[Problem to solve]
Down to the last line, output the records below exactly.

[Supplied entries]

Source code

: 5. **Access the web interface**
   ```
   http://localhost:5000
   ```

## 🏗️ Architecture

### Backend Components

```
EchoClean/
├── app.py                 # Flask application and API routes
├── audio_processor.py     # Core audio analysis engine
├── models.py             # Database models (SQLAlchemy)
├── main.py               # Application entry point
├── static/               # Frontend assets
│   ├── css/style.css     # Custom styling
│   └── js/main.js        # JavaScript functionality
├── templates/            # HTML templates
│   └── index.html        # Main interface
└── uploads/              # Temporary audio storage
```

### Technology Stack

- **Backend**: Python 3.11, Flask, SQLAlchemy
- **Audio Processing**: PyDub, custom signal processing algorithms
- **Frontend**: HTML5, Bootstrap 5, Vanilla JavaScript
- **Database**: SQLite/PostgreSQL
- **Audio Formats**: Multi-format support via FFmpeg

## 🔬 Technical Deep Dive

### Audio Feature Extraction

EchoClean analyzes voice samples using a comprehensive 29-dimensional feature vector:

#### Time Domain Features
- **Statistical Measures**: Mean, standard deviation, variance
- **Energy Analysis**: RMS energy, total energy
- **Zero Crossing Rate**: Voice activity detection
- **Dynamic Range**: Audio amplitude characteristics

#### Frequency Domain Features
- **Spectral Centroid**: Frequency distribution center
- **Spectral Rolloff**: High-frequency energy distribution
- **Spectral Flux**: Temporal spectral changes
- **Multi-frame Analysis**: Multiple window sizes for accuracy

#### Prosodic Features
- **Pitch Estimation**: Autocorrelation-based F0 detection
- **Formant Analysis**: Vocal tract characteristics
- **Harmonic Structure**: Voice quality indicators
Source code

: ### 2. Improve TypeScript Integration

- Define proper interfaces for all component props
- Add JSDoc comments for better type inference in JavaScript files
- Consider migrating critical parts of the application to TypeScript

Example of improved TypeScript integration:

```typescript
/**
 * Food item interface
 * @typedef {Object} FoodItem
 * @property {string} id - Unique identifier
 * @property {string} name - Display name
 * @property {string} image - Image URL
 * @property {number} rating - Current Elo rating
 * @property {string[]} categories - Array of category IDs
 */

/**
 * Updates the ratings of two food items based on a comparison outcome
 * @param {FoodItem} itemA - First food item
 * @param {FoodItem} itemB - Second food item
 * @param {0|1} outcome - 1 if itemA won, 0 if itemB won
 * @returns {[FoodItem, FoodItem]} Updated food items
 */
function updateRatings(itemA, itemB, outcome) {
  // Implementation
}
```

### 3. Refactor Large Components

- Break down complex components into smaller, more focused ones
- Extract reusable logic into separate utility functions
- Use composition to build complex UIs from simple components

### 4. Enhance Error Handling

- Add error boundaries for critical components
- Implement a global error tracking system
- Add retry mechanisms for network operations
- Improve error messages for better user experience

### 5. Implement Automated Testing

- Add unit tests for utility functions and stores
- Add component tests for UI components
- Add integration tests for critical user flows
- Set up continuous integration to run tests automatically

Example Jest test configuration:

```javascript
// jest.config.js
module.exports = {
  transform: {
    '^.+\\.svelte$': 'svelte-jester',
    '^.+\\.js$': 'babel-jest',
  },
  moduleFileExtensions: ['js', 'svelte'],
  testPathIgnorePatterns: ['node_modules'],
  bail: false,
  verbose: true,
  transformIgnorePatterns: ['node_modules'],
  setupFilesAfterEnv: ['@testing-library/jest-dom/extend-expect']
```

[Completed exercise]
Source code

: 5. **Access the web interface**
   ```
   http://localhost:5000
   ```

## 🏗️ Architecture

### Backend Components

```
EchoClean/
├── app.py                 # Flask application and API routes
├── audio_processor.py     # Core audio analysis engine
├── models.py             # Database models (SQLAlchemy)
├── main.py               # Application entry point
├── static/               # Frontend assets
│   ├── css/style.css     # Custom styling
│   └── js/main.js        # JavaScript functionality
├── templates/            # HTML templates
│   └── index.html        # Main interface
└── uploads/              # Temporary audio storage
```

### Technology Stack

- **Backend**: Python 3.11, Flask, SQLAlchemy
- **Audio Processing**: PyDub, custom signal processing algorithms
- **Frontend**: HTML5, Bootstrap 5, Vanilla JavaScript
- **Database**: SQLite/PostgreSQL
- **Audio Formats**: Multi-format support via FFmpeg

## 🔬 Technical Deep Dive

### Audio Feature Extraction

EchoClean analyzes voice samples using a comprehensive 29-dimensional feature vector:

#### Time Domain Features
- **Statistical Measures**: Mean, standard deviation, variance
- **Energy Analysis**: RMS energy, total energy
- **Zero Crossing Rate**: Voice activity detection
- **Dynamic Range**: Audio amplitude characteristics

#### Frequency Domain Features
- **Spectral Centroid**: Frequency distribution center
- **Spectral Rolloff**: High-frequency energy distribution
- **Spectral Flux**: Temporal spectral changes
- **Multi-frame Analysis**: Multiple window sizes for accuracy

#### Prosodic Features
- **Pitch Estimation**: Autocorrelation-based F0 detection
- **Formant Analysis**: Vocal tract characteristics
- **Harmonic Structure**: Voice quality indicators
Source code

: ### 2. Improve TypeScript Integration

- Define proper interfaces for all component props
- Add JSDoc comments for better type inference in JavaScript files
- Consider migrating critical parts of the application to TypeScript

Example of improved TypeScript integration:

```typescript
/**
 * Food item interface
 * @typedef {Object} FoodItem
 * @property {string} id - Unique identifier
 * @property {string} name - Display name
 * @property {string} image - Image URL
 * @property {number} rating - Current Elo rating
 * @property {string[]} categories - Array of category IDs
 */

/**
 * Updates the ratings of two food items based on a comparison outcome
 * @param {FoodItem} itemA - First food item
 * @param {FoodItem} itemB - Second food item
 * @param {0|1} outcome - 1 if itemA won, 0 if itemB won
 * @returns {[FoodItem, FoodItem]} Updated food items
 */
function updateRatings(itemA, itemB, outcome) {
  // Implementation
}
```

### 3. Refactor Large Components

- Break down complex components into smaller, more focused ones
- Extract reusable logic into separate utility functions
- Use composition to build complex UIs from simple components

### 4. Enhance Error Handling

- Add error boundaries for critical components
- Implement a global error tracking system
- Add retry mechanisms for network operations
- Improve error messages for better user experience

### 5. Implement Automated Testing

- Add unit tests for utility functions and stores
- Add component tests for UI components
- Add integration tests for critical user flows
- Set up continuous integration to run tests automatically

Example Jest test configuration:

```javascript
// jest.config.js
module.exports = {
  transform: {
    '^.+\\.svelte$': 'svelte-jester',
    '^.+\\.js$': 'babel-jest',
  },
  moduleFileExtensions: ['js', 'svelte'],
  testPathIgnorePatterns: ['node_modules'],
  bail: false,
  verbose: true,
  transformIgnorePatterns: ['node_modules'],
  setupFilesAfterEnv: ['@testing-library/jest-dom/extend-expect']
```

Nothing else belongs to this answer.